No, I explained, a door opening to show the entire house was against parsonage codes requiring privacy for the pastoral family. They changed to plan to include an entry hallway and a french door to the great room.
Today's Detroit Free Press has an article by Carol J. Alexander about housing trends to come, and she wrote that "open floor plans are out." The pandemic has people working at home and she notes that
"This year, expect to see homeowners spending less time knocking down walls to open up shared areas, and more time transforming spare rooms or nooks into dedicated spaces. That might mean adding a home office or home theater, for instance, or transforming a nook into a space for distance-learning.Closets have been turned into offices, and extra bedrooms, and basement nooks. People need a room of their own to work in."
Will the pandemic knoll the end of the Great Room trend?
For most of history, people lived in a shared space, and in many cultures and social strata, shared one bed. The idea of a room of one's own came much later in history. "Privacy was an eighteenth-century innovation," Fernand Braudel wrote in The Structures of Everyday Life. Houses became divided into receptions rooms for entertainment, a public room for show, and private family rooms. Samuel Pepys had his closet where he wrote his diary and kept his books, which he often mentioned in his diary. The concept of privacy gave us houses with many rooms.
So why the Great Room trend? According to television reality show home buyers, it's so that mothers can work in the kitchen and see what the children are doing.
Golly. When I was a tot, Mom set me into a chicken wire fenced area in the yard, gave me some toys, and went back inside to do whatever she was doing. When I became tired and complained, she threw a baggie of crackers out the window. (Of course, those were also the days when parents spanked kids for whining and being defiant and I don't recommend this.)
Me in the yard |
When our son was playing outside in the sandbox, I kept an eye on him from the window or the enclosed porch. But when we were indoors, I generally could tell what he was up to without seeing him every minute. And if need be, I set him up with Mr Rogers or Reading Rainbow or Mary Popkins for a while. The hyper-vigilant 1990s Moms thought we were awfully lax.

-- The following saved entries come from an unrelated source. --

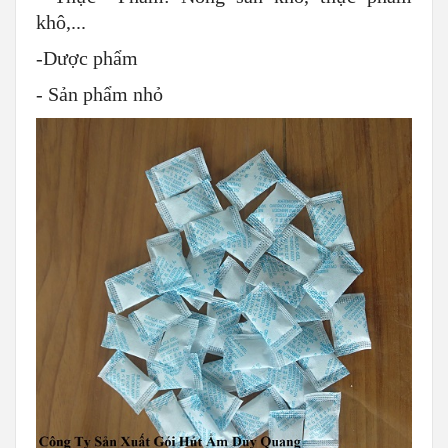
khô,...
-Dược phẩm
- Sản phẩm nhỏ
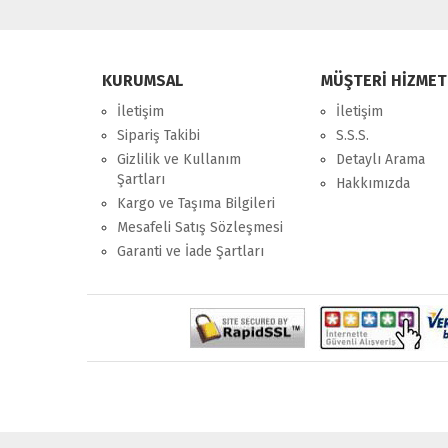
KURUMSAL
MÜŞTERİ HİZMET
İletişim
İletişim
Sipariş Takibi
S.S.S.
Gizlilik ve Kullanım
Detaylı Arama
Şartları
Hakkımızda
Kargo ve Taşıma Bilgileri
Mesafeli Satış Sözleşmesi
Garanti ve İade Şartları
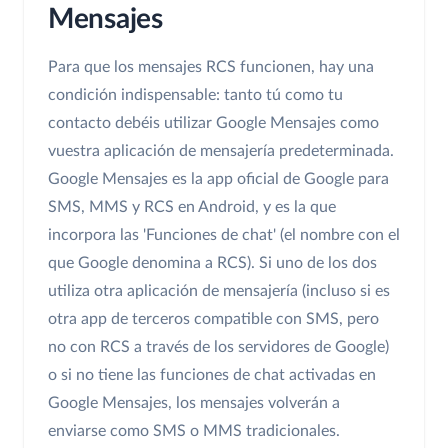
Mensajes
Para que los mensajes RCS funcionen, hay una
condición indispensable: tanto tú como tu
contacto debéis utilizar Google Mensajes como
vuestra aplicación de mensajería predeterminada.
Google Mensajes es la app oficial de Google para
SMS, MMS y RCS en Android, y es la que
incorpora las 'Funciones de chat' (el nombre con el
que Google denomina a RCS). Si uno de los dos
utiliza otra aplicación de mensajería (incluso si es
otra app de terceros compatible con SMS, pero
no con RCS a través de los servidores de Google)
o si no tiene las funciones de chat activadas en
Google Mensajes, los mensajes volverán a
enviarse como SMS o MMS tradicionales.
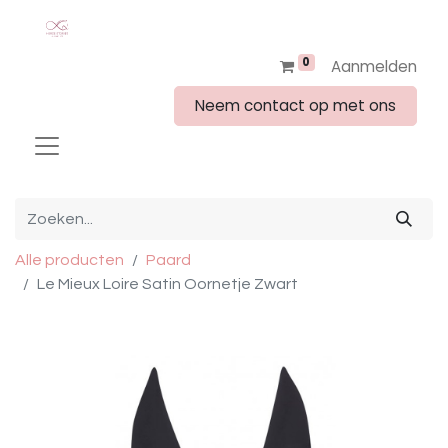
0
Aanmelden
Neem contact op met ons
Alle producten
Paard
Le Mieux Loire Satin Oornetje Zwart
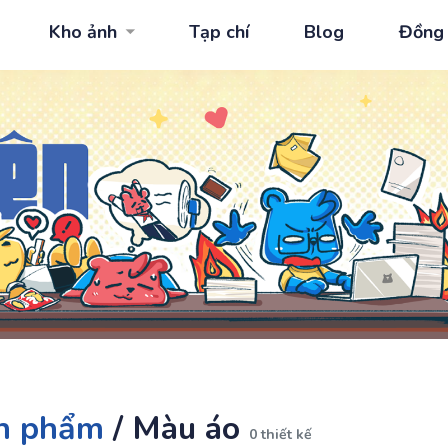
Kho ảnh
Tạp chí
Blog
Đồng
n phẩm
/
Màu áo
0 thiết kế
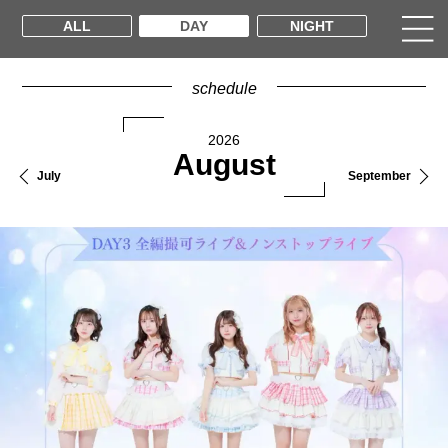
ALL
DAY
NIGHT
schedule
2026
August
July
September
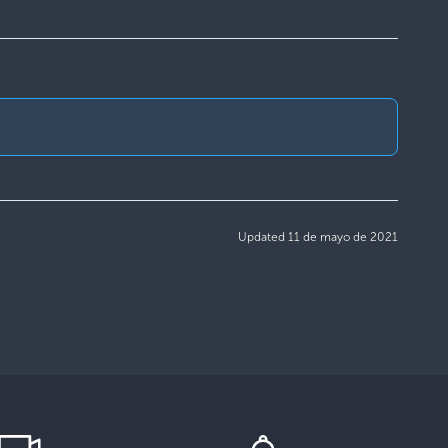
Updated 11 de mayo de 2021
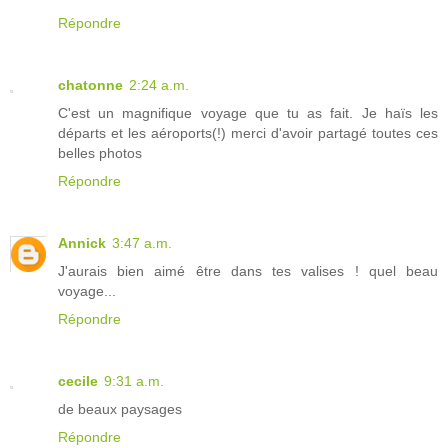
Répondre
chatonne
2:24 a.m.
C'est un magnifique voyage que tu as fait. Je haïs les
départs et les aéroports(!) merci d'avoir partagé toutes ces
belles photos
Répondre
Annick
3:47 a.m.
J'aurais bien aimé être dans tes valises ! quel beau
voyage...
Répondre
cecile
9:31 a.m.
de beaux paysages
Répondre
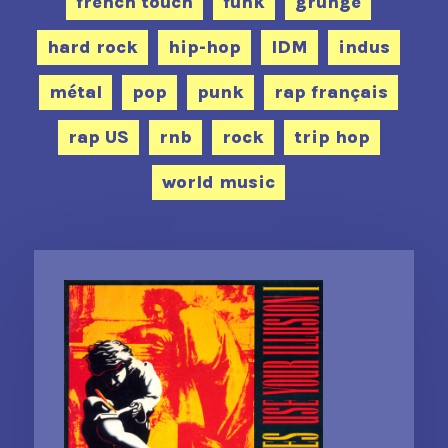
french touch
funk
grunge
hard rock
hip-hop
IDM
indus
métal
pop
punk
rap français
rap US
rnb
rock
trip hop
world music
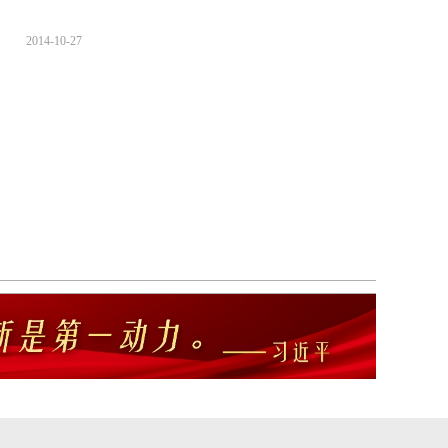
2014-10-27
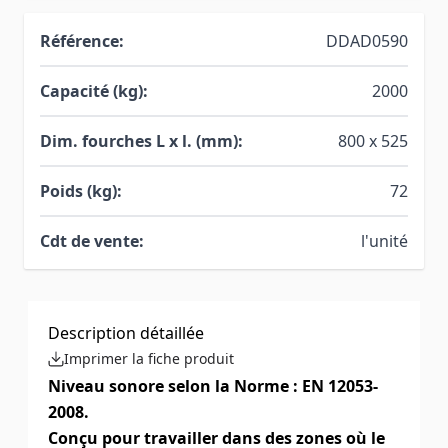
Référence:
DDAD0590
Capacité (kg):
2000
Dim. fourches L x l. (mm):
800 x 525
Poids (kg):
72
Cdt de vente:
l'unité
Description détaillée
Imprimer la fiche produit
Niveau sonore selon la Norme : EN 12053-
2008.
Conçu pour travailler dans des zones où le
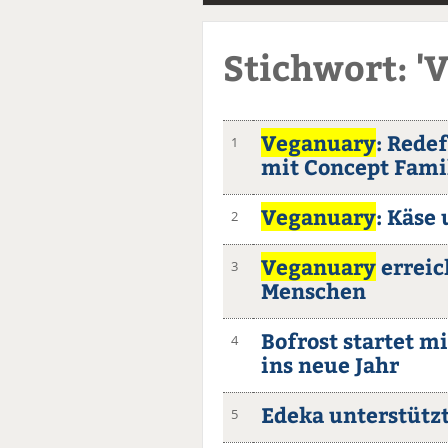
Stichwort: '
Veganuary
: Rede
1
mit Concept Fami
Veganuary
: Käse
2
Veganuary
erreic
3
Menschen
Bofrost startet m
4
ins neue Jahr
Edeka unterstützt
5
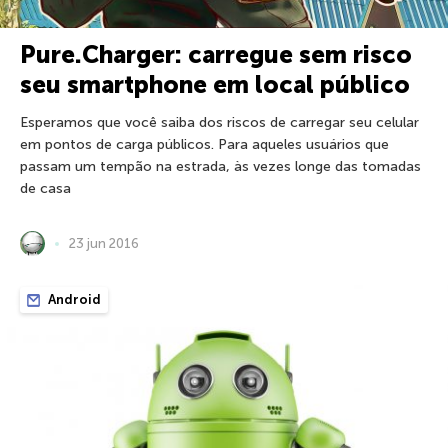
Pure.Charger: carregue sem risco
seu smartphone em local público
Esperamos que você saiba dos riscos de carregar seu celular
em pontos de carga públicos. Para aqueles usuários que
passam um tempão na estrada, às vezes longe das tomadas
de casa
23 jun 2016
Android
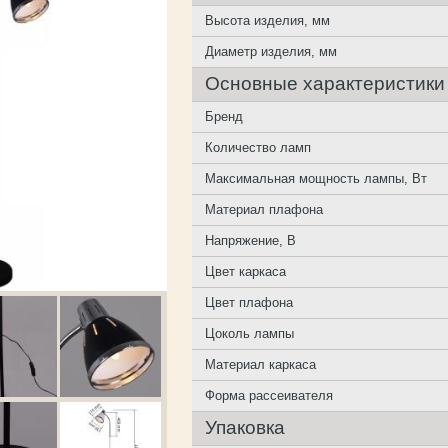
Высота изделия, мм
Диаметр изделия, мм
Основные характеристики
Бренд
Количество ламп
Максимальная мощность лампы, Вт
Материал плафона
Напряжение, В
Цвет каркаса
Цвет плафона
Цоколь лампы
Материал каркаса
Форма рассеивателя
Упаковка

And so, open spaces became listed as the number one must for all home buyers. You could watch the kids. You could visit with company while preparing the meal. Women were not isolated in the kitchen while everyone else socialized.

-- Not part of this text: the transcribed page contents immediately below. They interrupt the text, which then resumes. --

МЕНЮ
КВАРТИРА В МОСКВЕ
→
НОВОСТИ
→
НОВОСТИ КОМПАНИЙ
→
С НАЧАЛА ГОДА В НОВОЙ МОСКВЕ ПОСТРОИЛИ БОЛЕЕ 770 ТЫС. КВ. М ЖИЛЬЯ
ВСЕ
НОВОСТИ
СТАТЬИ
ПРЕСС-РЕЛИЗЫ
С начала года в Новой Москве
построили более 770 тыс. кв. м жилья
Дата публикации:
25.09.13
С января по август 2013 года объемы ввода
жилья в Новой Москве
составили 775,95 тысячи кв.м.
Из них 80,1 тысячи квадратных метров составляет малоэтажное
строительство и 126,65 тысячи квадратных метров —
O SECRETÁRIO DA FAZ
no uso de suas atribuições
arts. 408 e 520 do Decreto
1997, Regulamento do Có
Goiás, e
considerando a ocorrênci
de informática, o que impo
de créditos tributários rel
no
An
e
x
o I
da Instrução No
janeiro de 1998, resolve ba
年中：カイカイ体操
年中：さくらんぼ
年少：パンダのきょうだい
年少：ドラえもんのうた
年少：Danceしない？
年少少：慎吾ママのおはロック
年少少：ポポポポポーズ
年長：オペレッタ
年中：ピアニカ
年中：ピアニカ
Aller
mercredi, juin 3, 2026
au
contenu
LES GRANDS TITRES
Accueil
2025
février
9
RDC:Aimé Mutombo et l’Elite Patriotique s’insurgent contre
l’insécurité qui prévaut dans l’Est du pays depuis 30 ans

But, all I could think of was the noise! The echoing, endless noise!
I grew up with walls and rooms in houses built in 1900 and 1920. Our current 1966 home has a living room separate from the eat-in kitchen, which is open to the family room with doors to the patio. This is as 'open concept' as we can tolerate. Hubby complains he can't hear the TV in the family room over the electric tea pot boiling.
My office is in the largest bedroom, furthest from the television room, with several walls and a hall between me and the kitchen. I can look out the front window and see the pear tree in bloom, watch for deliveries and the mail. And I can write in peace.

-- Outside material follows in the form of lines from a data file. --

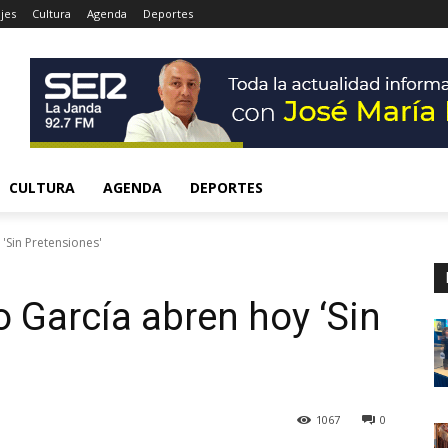
jes
Cultura
Agenda
Deportes
CULTURA
AGENDA
DEPORTES
'Sin Pretensiones'
o García abren hoy ‘Sin
1067
0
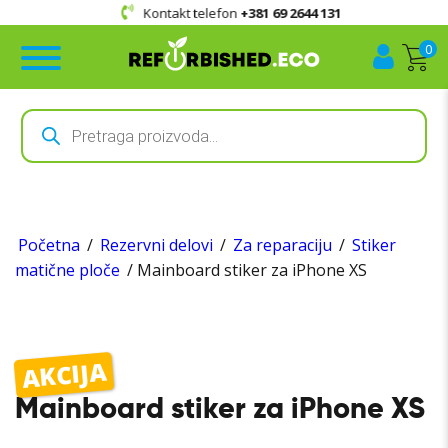
Kontakt telefon
+381 69 2644 131
0
Products
search
Početna
/
Rezervni delovi
/
Za reparaciju
/
Stiker
matične ploče
/ Mainboard stiker za iPhone XS
AKCIJA
Mainboard stiker za iPhone XS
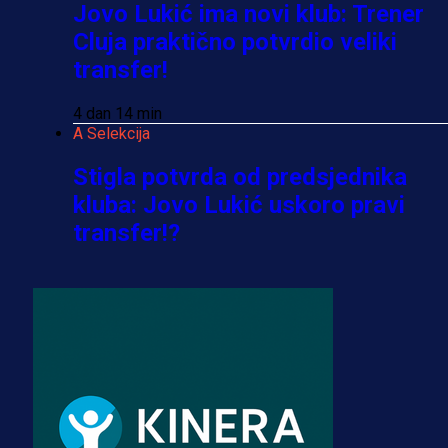
Jovo Lukić ima novi klub: Trener
Cluja praktično potvrdio veliki
transfer!
4 dan 14 min
A Selekcija
Stigla potvrda od predsjednika
kluba: Jovo Lukić uskoro pravi
transfer!?
3 sedmica 5 dan
A Selekcija
Zmajevi dobili veliko pojačanje:
Fudbaler Olympiacosa želi obući
dres BiH!
3 sedmica 4 dan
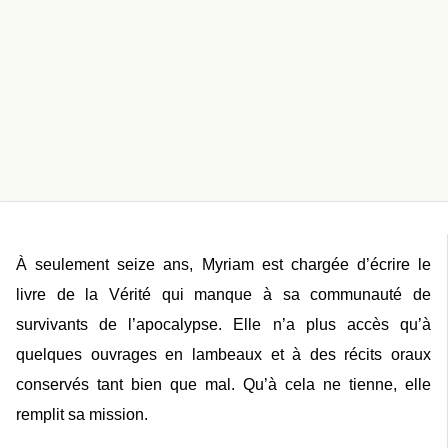
À
seulement seize ans, Myriam est chargée d’écrire le
livre de la Vérité qui manque à sa communauté de
survivants de l’apocalypse. Elle n’a plus accès qu’à
quelques ouvrages en lambeaux et à des récits oraux
conservés tant bien que mal. Qu’à cela ne tienne, elle
remplit sa mission.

What a luxury! To have a room of my own. (And note the colorful walls, also on trend!)
I don't like great big rooms either. When you come to my front door, you should get very limited visibility to what is inside. I don't want thieves to see anything worth stealing and I don't want anyone to see whether I have dirty dishes in the sink. (I almost always do, as soon as the dishes are clean, I feel like cooking or eating.)